▶ **PROBLEM SET**
(a) Using the message on date casting, decide whether each statement agrees with it: (i) The writer supports adding more configuration options for the date and timestamp formats. (ii) The writer is willing to settle on one solution even if it breaks compatibility. (iii) The comparison covers SQL Server. Answer yes or no for each, and quote the deciding words.
(b) Continue the message on date casting from the point where it stops, keeping its layout and tone.

▶ **SOURCE EXTRACT**
——————

Hi all,

I also feel that adding more config doesn't make sense in this as we are
tightening the date and timestamp format. We should decide upon a single
solution even if it break the compatibility. Below the comparison of HIVE
1.2, HIVE 3.2, MYSQL, PostgreSQL, Oracle


Query

Hive 1.2

Hive 3.2

Mysql

PostgreSQL

ORACLE

select cast('2020-20-20' as date);

NULL

2021-08-20

NULL

date/time field value out of range: "2020-20-20"

not a valid month

select cast(null as date);

NULL

NULL

NULL

NULL

NULL

select cast('2020-02-31' as date);

2020-03-02

2020-03-02

NULL

date/time field value out of range: "2020-02-31"

date format picture ends before converting entire input string

select cast('2020/02/20' as date);

NULL

NULL

2020-02-20

2020-02-20

literal does not match format string

select cast('0000-00-00' as date);

NULL

0002-11-30

NULL

date/time field value out of range: "0000-00-00"

——————

▶ **DATA EXTRACT**
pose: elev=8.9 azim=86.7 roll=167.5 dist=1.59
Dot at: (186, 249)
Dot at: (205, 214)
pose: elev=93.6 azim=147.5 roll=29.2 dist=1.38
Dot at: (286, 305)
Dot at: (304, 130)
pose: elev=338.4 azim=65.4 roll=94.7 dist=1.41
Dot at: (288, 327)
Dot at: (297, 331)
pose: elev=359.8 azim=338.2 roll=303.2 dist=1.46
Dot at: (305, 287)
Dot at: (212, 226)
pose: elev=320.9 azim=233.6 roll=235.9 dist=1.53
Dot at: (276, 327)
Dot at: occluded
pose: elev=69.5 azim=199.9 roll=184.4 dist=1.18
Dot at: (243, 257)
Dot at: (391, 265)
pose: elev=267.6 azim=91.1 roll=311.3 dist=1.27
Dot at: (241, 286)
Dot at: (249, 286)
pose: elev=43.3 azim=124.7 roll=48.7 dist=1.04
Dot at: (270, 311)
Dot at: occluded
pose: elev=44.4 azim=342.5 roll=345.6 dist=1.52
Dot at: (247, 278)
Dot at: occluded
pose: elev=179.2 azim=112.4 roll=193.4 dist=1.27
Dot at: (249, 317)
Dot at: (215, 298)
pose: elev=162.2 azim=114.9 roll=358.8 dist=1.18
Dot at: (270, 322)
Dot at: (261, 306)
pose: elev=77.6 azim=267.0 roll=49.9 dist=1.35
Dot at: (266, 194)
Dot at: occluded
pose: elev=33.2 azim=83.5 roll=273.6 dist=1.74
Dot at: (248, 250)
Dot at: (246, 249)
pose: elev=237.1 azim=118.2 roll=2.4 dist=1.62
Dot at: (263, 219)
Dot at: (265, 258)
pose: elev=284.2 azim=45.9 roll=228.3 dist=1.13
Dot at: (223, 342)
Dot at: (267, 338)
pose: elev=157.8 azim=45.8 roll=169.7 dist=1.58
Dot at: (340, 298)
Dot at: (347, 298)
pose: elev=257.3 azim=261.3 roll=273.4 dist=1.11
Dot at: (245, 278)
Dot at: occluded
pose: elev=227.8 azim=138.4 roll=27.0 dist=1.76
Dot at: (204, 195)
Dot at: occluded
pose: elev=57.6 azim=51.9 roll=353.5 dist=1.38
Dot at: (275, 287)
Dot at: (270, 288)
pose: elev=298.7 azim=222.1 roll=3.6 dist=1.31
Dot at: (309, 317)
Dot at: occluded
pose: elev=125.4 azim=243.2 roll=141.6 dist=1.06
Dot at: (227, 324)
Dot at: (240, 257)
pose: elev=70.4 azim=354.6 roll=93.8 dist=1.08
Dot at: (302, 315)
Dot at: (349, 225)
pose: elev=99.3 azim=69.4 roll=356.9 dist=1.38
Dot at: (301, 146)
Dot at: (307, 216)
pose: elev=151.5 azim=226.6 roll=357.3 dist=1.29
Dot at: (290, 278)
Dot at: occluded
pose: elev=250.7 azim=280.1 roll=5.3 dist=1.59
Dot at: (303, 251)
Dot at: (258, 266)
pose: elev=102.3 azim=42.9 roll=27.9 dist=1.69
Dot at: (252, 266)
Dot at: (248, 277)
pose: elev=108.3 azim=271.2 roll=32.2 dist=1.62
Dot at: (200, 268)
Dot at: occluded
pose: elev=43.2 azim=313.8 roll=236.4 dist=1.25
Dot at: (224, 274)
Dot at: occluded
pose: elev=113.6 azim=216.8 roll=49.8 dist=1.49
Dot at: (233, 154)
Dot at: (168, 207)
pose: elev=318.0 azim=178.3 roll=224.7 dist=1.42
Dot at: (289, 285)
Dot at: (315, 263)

——————

▶ **RESPONSES TO THE EXERCISE**
(a)
(i) No: "adding more config doesn't make sense in this as we are tightening the date and timestamp format"
(ii) Yes: "We should decide upon a single solution even if it break the compatibility"
(iii) No: "Below the comparison of HIVE 1.2, HIVE 3.2, MYSQL, PostgreSQL, Oracle"

(b)
literal does not match format string


>From the comparison it is quite clear that date and timestamp formatting
was much tighter in older versions of HIVE. For most of the wrong date
input *NULL *was the standard response instead of Exception.

Also when I went through the code I found that. While doing the Vector
implementation of some of the date related UDF like datediff etc. MySql was
taken as the gold standard
<https://issues.apache.org/jira/browse/HIVE-15338?focusedCommentId=15727553&page=com.atlassian.jira.plugin.system.issuetabpanels%3Acomment-tabpanel#comment-15727553>.
So it make more sense that  we should comply with MySql as we already refer
MySql as gold standard and returning NULL as result for wrong dates in cast
is also documented
<https://cwiki.apache.org/confluence/display/hive/languagemanual+types#LanguageManualTypes-CastingDates>


*So I propose to make NULL as the standard response for all parsing errors.*

Thanks
Ashish Sharma

On Tue, Jul 13, 2021 at 9:52 PM Stamatis Zampetakis <zabe...@gmail.com>
wrote:

> Hi all,
>
> Thanks for pushing this forward Ashish!
>
> Actually I am not in favor of creating a flag for this. Either we decide
> consciously to break backward compatibility in the hope that we are
> improving the expected results or we keep the current behavior.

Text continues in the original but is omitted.